Background and objectives: The most reliable method for the diagnosis of peritoneal dissemination of gastric cancer at the present time is cytological examination of ascitic fluid, which is unavailable to patients without ascites or may be inadequate for those with ascites containing few cancer cells. It has been reported recently that human gastric cancer immunoreacted with a monoclonal antibody against pancreatic trypsinogen. We therefore examined the expression of trypsinogen as a new marker for the early diagnosis of peritoneal dissemination of gastric cancer.
Methods: Pancreatic trypsinogen protein was immunohistochemically stained with a three-step indirect immunoperoxidase method and cationic trypsinogen (trypsinogen-1) mRNA expression was examined by reverse transcriptase-polymerase chain reaction (RT-PCR) analysis in gastric cancer. Twenty-nine of 30 primary tumors (97%) and all 12 tumors (100%) of the peritoneal seedings immunohistochemically reacted with trypsinogen. Preliminary study for early diagnosis of peritoneal dissemination was carried out for eight more recent patients who showed positive immunoreactivity to trypsinogen protein and expressed trypsinogen- mRNA in the primary tumor.
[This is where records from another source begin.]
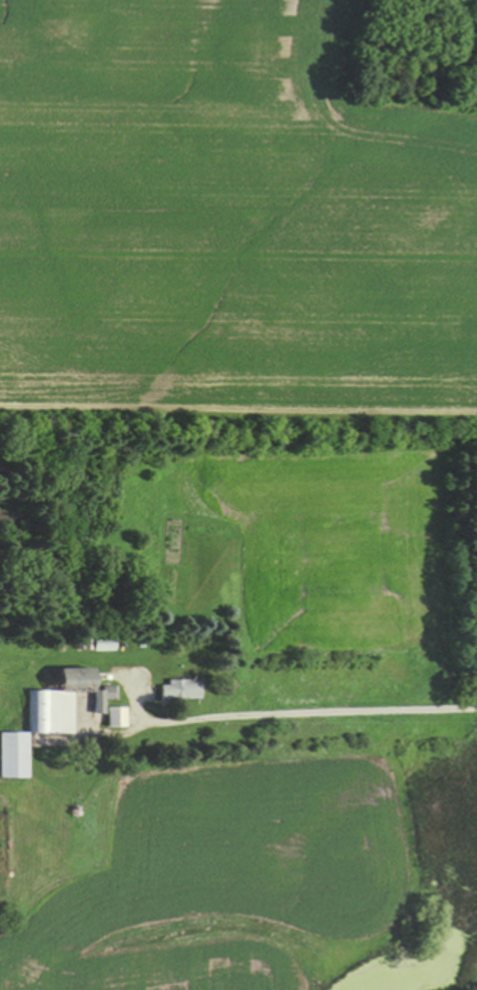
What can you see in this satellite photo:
building: (178, 688)
building: (99, 698)
building: (54, 699)
road: (319, 710)
building: (114, 716)
building: (12, 754)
The expression of trypsinogen-1 mRNA was detected by using peritoneal lavage fluid preoperatively collected in these patients.
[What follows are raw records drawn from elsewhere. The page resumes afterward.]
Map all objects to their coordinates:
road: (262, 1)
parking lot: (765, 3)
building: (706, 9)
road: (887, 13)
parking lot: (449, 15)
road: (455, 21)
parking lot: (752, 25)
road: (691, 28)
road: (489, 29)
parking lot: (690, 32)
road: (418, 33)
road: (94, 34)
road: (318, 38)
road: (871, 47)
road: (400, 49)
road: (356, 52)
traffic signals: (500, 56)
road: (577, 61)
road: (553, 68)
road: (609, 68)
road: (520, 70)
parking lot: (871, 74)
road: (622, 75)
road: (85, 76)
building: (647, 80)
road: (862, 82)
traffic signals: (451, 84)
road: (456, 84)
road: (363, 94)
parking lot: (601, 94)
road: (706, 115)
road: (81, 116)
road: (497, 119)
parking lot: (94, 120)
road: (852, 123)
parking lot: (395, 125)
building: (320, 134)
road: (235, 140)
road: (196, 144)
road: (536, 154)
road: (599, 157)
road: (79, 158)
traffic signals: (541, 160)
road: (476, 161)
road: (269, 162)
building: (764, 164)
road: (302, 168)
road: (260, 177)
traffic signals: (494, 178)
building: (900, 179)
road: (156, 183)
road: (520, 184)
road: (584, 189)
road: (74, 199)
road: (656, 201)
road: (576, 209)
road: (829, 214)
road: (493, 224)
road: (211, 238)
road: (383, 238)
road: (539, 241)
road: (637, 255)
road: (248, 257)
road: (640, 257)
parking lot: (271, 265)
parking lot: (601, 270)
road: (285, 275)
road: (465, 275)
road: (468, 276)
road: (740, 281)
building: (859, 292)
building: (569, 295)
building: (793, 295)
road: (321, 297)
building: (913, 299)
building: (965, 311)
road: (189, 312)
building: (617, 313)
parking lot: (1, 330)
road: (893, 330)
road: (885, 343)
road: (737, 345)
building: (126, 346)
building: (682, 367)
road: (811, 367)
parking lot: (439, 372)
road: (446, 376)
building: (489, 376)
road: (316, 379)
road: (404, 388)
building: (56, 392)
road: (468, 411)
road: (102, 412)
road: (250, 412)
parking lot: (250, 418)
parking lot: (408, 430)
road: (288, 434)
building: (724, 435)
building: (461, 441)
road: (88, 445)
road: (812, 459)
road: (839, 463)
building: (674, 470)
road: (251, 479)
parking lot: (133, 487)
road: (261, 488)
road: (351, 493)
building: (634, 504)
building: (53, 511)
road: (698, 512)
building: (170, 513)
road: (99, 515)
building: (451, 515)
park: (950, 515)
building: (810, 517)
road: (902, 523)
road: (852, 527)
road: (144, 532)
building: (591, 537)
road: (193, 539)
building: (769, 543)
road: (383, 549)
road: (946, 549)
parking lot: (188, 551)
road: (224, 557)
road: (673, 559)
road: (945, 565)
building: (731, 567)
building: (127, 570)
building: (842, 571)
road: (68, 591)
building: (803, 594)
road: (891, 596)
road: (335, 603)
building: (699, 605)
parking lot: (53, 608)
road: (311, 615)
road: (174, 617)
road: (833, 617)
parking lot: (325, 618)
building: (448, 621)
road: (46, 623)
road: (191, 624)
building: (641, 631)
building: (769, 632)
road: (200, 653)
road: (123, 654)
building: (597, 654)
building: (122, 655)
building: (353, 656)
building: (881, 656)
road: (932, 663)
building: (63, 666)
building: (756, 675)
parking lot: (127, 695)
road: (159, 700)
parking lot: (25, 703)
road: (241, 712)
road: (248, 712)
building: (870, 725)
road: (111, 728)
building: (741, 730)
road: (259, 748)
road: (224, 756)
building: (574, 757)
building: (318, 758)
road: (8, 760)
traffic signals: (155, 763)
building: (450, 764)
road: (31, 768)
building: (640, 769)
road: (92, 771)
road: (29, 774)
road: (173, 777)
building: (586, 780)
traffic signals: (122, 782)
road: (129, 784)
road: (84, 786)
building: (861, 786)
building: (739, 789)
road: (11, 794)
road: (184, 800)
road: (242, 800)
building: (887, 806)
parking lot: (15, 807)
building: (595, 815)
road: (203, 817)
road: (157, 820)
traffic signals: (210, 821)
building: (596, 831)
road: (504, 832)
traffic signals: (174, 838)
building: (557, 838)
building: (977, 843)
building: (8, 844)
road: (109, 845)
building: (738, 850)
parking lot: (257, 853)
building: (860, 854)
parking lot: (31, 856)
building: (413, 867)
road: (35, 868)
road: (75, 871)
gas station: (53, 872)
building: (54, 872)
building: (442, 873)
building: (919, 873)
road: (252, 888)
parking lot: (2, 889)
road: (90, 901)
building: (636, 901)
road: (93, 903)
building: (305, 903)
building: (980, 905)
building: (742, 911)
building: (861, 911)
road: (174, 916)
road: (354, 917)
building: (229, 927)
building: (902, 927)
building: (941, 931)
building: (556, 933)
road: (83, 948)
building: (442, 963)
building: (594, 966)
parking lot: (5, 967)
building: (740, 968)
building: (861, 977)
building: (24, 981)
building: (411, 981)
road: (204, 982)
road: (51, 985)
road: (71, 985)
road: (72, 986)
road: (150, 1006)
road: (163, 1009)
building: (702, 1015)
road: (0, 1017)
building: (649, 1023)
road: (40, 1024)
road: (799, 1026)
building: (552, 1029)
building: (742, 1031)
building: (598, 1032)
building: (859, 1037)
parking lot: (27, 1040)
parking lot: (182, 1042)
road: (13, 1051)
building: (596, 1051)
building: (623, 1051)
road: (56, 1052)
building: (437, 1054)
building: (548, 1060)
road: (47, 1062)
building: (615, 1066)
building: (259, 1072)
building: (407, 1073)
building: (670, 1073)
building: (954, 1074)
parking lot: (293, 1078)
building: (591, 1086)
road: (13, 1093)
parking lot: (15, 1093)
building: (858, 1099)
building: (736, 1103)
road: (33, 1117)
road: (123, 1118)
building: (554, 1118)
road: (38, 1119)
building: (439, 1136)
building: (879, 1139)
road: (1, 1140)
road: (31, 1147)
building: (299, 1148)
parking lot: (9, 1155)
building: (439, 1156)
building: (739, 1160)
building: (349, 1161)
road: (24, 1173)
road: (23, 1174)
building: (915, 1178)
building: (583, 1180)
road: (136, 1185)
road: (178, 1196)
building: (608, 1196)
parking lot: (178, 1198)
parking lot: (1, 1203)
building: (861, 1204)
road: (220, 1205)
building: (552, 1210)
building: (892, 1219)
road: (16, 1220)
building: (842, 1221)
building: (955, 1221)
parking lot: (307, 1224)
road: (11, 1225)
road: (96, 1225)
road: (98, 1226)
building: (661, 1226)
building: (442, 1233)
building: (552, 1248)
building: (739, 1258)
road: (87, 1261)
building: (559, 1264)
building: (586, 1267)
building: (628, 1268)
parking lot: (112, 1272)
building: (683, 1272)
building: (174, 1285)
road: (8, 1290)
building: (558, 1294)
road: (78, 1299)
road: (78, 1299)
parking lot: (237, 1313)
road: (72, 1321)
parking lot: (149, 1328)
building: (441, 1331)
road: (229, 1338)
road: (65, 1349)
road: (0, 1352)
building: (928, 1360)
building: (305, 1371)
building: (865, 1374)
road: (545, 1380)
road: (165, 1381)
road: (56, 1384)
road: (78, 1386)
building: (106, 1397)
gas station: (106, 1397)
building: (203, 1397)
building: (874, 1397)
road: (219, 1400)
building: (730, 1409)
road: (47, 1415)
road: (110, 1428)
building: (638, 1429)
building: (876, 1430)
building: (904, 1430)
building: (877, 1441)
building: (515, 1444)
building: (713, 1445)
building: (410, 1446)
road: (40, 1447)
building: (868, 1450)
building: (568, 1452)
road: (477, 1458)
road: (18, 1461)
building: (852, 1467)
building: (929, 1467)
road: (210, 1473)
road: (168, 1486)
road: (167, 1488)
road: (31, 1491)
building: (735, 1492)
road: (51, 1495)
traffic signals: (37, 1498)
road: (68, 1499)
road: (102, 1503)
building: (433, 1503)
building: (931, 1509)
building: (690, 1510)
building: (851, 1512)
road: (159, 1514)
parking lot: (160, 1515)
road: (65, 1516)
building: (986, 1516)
Results: All three patients in whom peritoneal dissemination was diagnosed at the time of their operation(s) expressed trypsinogen-1 mRNA. One patient, who did not show peritoneal dissemination at the operation but was positive for trypsinogen-1 mRNA detection, later died of the recurrence of peritoneal dissemination.
Conclusions: These results indicated that trypsinogen protein and trypsinogen-1 mRNA frequently expressed in peritoneal dissemination as well as primary tumors in gastric cancer and detection of trypsinogen-1 mRNA expression was a useful method for early diagnosis in peritoneal dissemination of gastric cancer.